SUPPLIED TEXT:

Leo Hickey and Miranda Stewart (eds.) (2005): Politeness in Europe.
Clevedon: Multilingual Matters.




What is considered polite in Britain, Finland or Greece? Would the same type of behaviour be evaluated as polite versus impolite in these countries? Are some cultures impolite in comparison with others? And, as Juliane House cannily asks in the first chapter of the present volume, is there such a thing as politeness in Germany? In lay terms, most competent adult members of a society know what "politeness" means. There are linguistic and non-linguistic features of what is commonly referred to as politeness – for instance apologizing for a mistake, saying "thank you" and "please", or waiting one's turn in a queue. Polite behaviour is usually the unmarked form of conduct for an adult. However, the rules for this are by no means "natural" or given but acquired behaviour and part of children's general and linguistic socialization process.

SET OF TASKS:
1) Answer these questions using the passage on politeness:
(a) Who edited the volume?
(b) Where was it published, and by which publisher?
(c) Who raises the question of whether politeness exists in Germany?
2) From the passage on politeness, write out the part that starts at the words "Clevedon: Multilingual Matters." and ends after "linguistic socialization process.", substituting "Austria" for "Germany".
The listing is not needed here.

DATA EXCERPT:
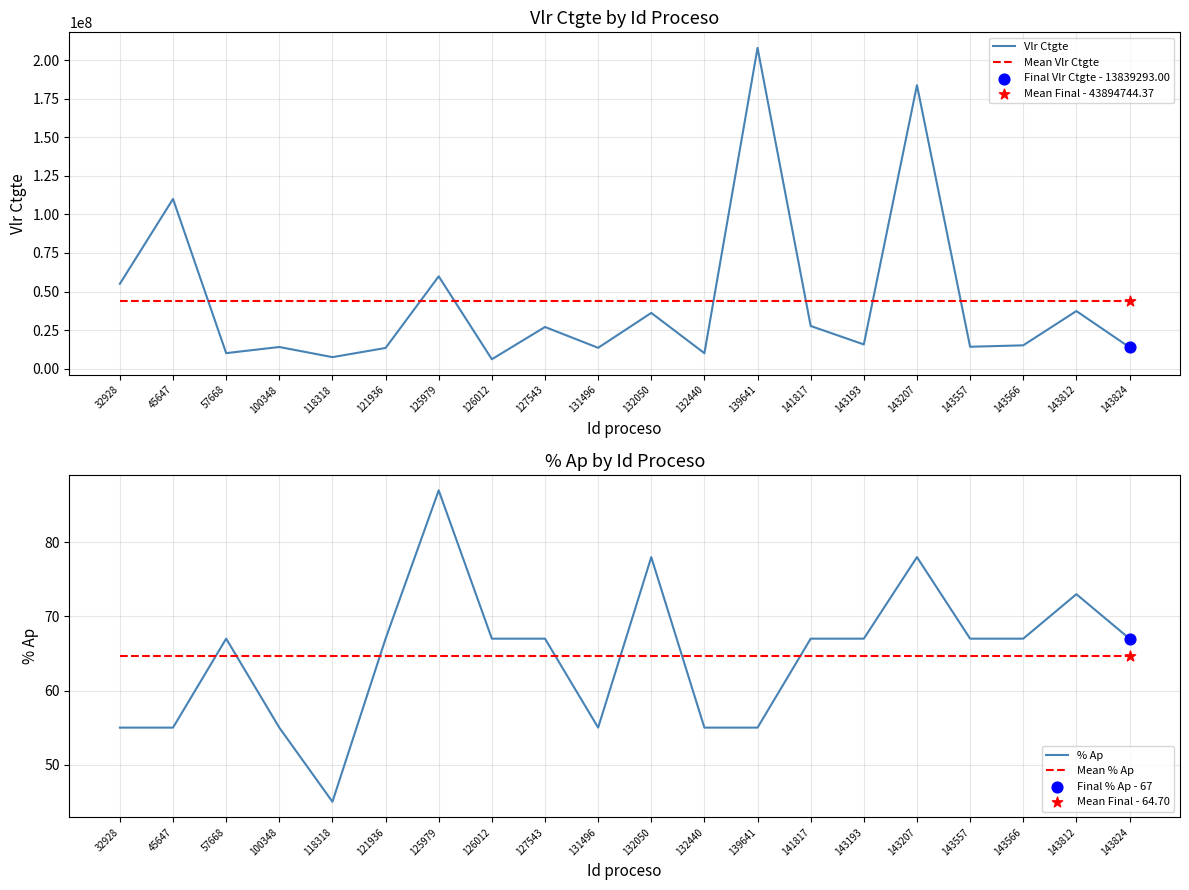

What are all the series names shown in the legend?

Vlr Ctgte, Mean Vlr Ctgte, % Ap, Mean % Ap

SOLUTIONS TO EACH TASK:
1)
(a) Leo Hickey and Miranda Stewart
(b) Clevedon, Multilingual Matters
(c) Juliane House

2)
Clevedon: Multilingual Matters.




What is considered polite in Britain, Finland or Greece? Would the same type of behaviour be evaluated as polite versus impolite in these countries? Are some cultures impolite in comparison with others? And, as Juliane House cannily asks in the first chapter of the present volume, is there such a thing as politeness in Austria? In lay terms, most competent adult members of a society know what "politeness" means. There are linguistic and non-linguistic features of what is commonly referred to as politeness – for instance apologizing for a mistake, saying "thank you" and "please", or waiting one's turn in a queue. Polite behaviour is usually the unmarked form of conduct for an adult. However, the rules for this are by no means "natural" or given but acquired behaviour and part of children's general and linguistic socialization process.